Both writers give you a strong sense of place. There’s plenty of context for figuring the characters out. With Russo it’s often upstate New York, past its industrial peak. Most of Ford’s trilogy is set in the leafy part of New Jersey. With Frank’s second career in real estate, we get a close look at what that’s all about. In a way, the differences in locations proxy for differences in characters. Russo’s Joe Blow is more likely to be working class whereas Ford’s people are middle- to upper middle-class. Maybe because he grew up with the type, Russo has always been great at giving seemingly simple guys fully sketched lives. With a background in academics, he can create characters from that world, too, but he often gives them a tweak for taking themselves too seriously. Maybe part of the reason I view Frank as truer to life is that I’m more likely to encounter his ilk. With guys like him you can sense the polished surface, but can also guess at what makes appearances deceptive.

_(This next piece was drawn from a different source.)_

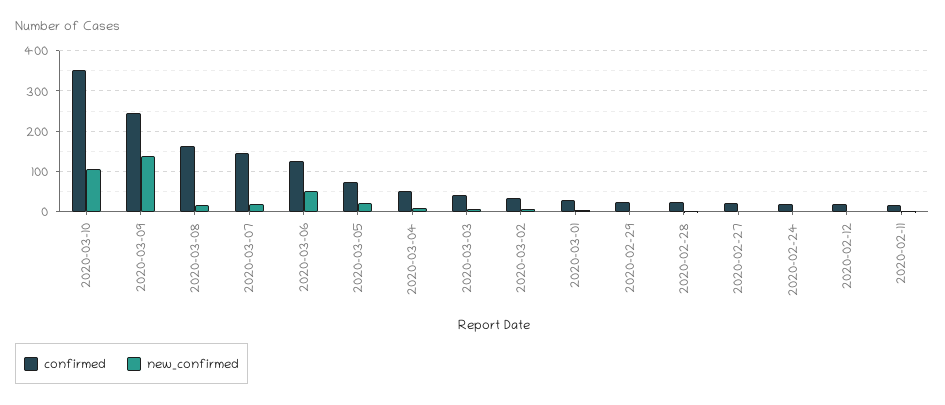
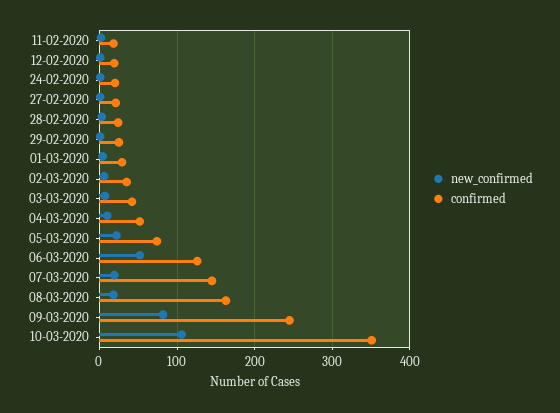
new_confirmed, 2020-03-09: 140 -> 80

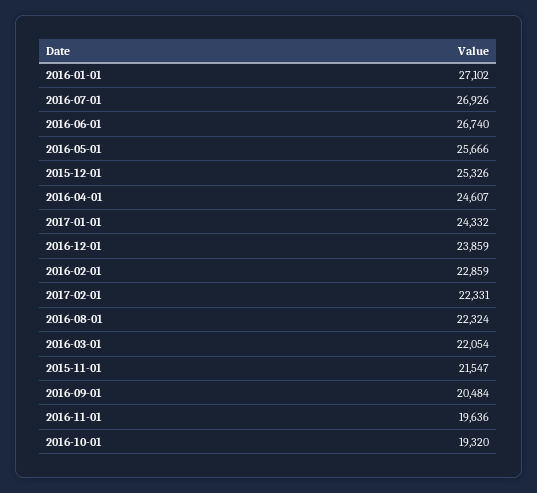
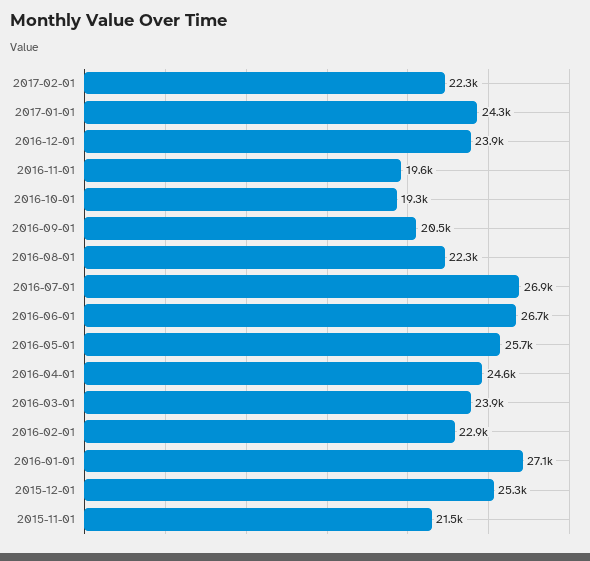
2016-03-01: 22054 -> 23900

Both great authors; and a great question, Susan.

message 3: by Susan (last edited May 29, 2009 10:35AM) (new)

Susan I might have guessed that you'd conclude that Russo likes his characters more than Ford. This is based on your own comments and my familiarity with Russo's work. I found Sully from Nobody's Fool and the dad in The Risk Pool appealing despite their numerous flaws (and my perhaps natural antagonism at the way those two handled their roles as spouses and fathers). Russo's natural affection for those guys really shone through in the writing and consequently opened my mind. This allowed me to enjoy a fuller appreciation of their characters than I might have otherwise.

Even though your comments about some aspect's of Frank's behavior have been guarded and less than fully positive, I'm more than willing to give The Sportswriter a chance to win me over.

Steve I'm glad to hear you say that, Susan. I think The Sportswriter is a good one for you to try. You've always understood male characters well, and connections with others of the species through sports is something you've picked up on previously, too.

If you go on to read the whole trilogy, I'll be curious to hear your thoughts on how Frank evolved. It's interesting to track how Ford's writing changes, too. Maybe you'll read them in quicker succession than I did and can see the modulations more clearly.

Please hurry up with that Dickens you're on so I can hear your thoughts on Frank.

Robert Great review, as always, Steve. I still need to do my Rabbit Angstrom/Frank Bascombe review-off. I've never read any Russo, though I've long heard that's good. I'll have to correct that soon.

Steve Yes, Robert, you did raise our hopes some time ago with talk of a Frank/Rabbit encounter. Please feel free to write it even before I start in on the Updike. I won't let your insights bias me, much.

A good Russo to try to get a sense of his style is Nobody's Fool. As my book-loving better half can confirm, Sully is not the only memorable character in that one. (Right, Susan?) You should get some chuckles out of several from that cast.